The plan to build a business incubator for restaurateurs, caterers and other food-related businesses on a vacant lot south of the Kedzie/Lake Green Line ‘L’ station cleared its first legal hurdle on Nov. 29 at a city zoning committee meeting, where a potential community benefits agreement for the project was discussed.
The Hatchery is a joint project by the nonprofit Accion Chicago and the Industrial Council of Northwest Chicago. Once built, it would have kitchens of various sizes, as well as communal kitchens. As Mary Fran Riley, Accion’s senior vice president of external affairs, explained to this newspaper, this would allow entrepreneurs to launch their businesses while saving on start-up costs by taking advantage of the Hatchery’s equipment.
In order to get the project off the ground, the lot would need to be rezoned to C1-3 Commercial and Manufacturing District. The application cleared the Chicago City Council Committee on Zoning, Landmarks and Building Standards, and it is expected to go before the full council later this month. But even then, the officials involved cautioned that the project is still in very early stages, and something may derail it. Even if everything goes smoothly, they won’t break ground until spring 2017 at the earliest, and the project isn’t expected to open until sometime in 2018.
ICNC works to encourage business along the Kidzie Industrial Corridor, a transitionally industrial area near what are now known as the Union Pacific West Line tracks. Among other services, it runs a business incubator where aspiring entrepreneurs can rent out space and get access to resources that would help them get their vision off the ground.
Accion is a Boston-based organization that lends money to small businesses and, like ICNC, helps to get them off the ground. As Riley explained, ICNC’s business incubator wasn’t well-suited for food-related businesses, so they wanted to build something else. Meanwhile, Accion Chicago learned from experience that one of the biggest issues facing food-related start-ups is access to kitchens that meet municipal codes.
“In order to meet all the code requirements, you need to have hood over the stove, walls need to be sealed, floors need to be sealed,” Riley said. “So it’s often too expensive for entrepreneurs to borrow enough money to build out a kitchen.”
Her organization did a feasibility study that determined that having a business incubator that would have such facilities would remove that barrier. And since ICNC was already looking for something like this, it made sense for the two organizations to team up and create the Hatchery together.

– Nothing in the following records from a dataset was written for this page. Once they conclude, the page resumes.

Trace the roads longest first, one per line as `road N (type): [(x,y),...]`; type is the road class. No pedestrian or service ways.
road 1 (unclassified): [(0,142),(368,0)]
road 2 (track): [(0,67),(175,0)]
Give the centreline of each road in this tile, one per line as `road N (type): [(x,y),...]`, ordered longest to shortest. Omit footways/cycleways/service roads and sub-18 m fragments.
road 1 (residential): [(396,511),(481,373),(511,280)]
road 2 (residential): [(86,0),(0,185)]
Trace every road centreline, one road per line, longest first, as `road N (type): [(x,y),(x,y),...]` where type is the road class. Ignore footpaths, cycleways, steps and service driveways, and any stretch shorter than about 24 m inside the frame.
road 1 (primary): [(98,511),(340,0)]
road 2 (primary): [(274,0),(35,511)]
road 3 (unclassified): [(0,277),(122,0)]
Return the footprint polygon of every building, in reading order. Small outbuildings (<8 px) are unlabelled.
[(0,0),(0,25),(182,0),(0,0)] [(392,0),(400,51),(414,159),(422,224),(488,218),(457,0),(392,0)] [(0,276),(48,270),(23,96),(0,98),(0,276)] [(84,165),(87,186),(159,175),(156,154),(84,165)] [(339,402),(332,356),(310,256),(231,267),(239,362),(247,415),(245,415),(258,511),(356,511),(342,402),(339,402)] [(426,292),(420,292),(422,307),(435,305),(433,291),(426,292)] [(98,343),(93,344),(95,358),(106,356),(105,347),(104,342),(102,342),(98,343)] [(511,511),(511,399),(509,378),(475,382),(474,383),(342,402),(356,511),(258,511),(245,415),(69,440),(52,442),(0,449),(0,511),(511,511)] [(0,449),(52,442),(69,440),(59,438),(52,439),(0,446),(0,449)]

According to the application documents, they are looking to build on a mostly vacant lot between Lake Street, Albany Avenue, Randolph Street, Maypole Avenue and Kedzie Street. Garfield Park Community Council currently uses the west part of the lot as a community farmers market.
Angela Taylor, GPCC’s Wellness Coordinator, who, among other things, runs the market, said ICNC and Accion approached her organization about a year ago and invited it to be their community partner.
Both Riley and Taylor repeatedly emphasized to Austin Weekly News that the project is still in the early stages, and many details haven’t been finalized yet. But Riley did touch on the basic concept. It would have kitchens for individual tenants and shared kitchens. The individual kitchens will come in different sizes and tenants will be able to choose whichever size suits their particular needs.
“We hope they will continue to grow the business, and they’ll find a location and another person will come in [to the Hatchery],” Riley said.
The Hatchery’s official website also mentions food storage facilities and meeting spaces. Riley also said that Accion Chicago is planning to move its own offices, which are currently located downtown, into the new building.
During the Nov. 29 Zoning Committee meeting, Mike Tomas, CPCC’s Executive Director, told the aldermen that they are working on a community benefit agreement with the organizations behind the Hatchery. Among things they are hoping to get is the year-round space for the community market, training programs for local entrepreneurs and a community advisory board.
Riley told the Weekly that they are already working to provide job opportunities for locals.
“We already providing training for residents in food handling, so when the Hatchery is open, they are ready to take jobs at the Hatchery,” she said.
Accion Chicago is currently working to raise money to get the project off the ground and they are reaching out to potential tenants. Since June 2016, they have been holding a series of workshops dealing with various aspects of creating a successful food and beverage business, including advertising, accounting, networking and legal requirements. While there aren’t any workshops currently scheduled for December, Riley insisted that more would be scheduled in the future.
Both she and Taylor said that there would be community outreach as the project gets closer to groundbreaking.
“We want to make sure we do this right, and that [the East Garfield Park] community is engaged is close as possible,” Riley said.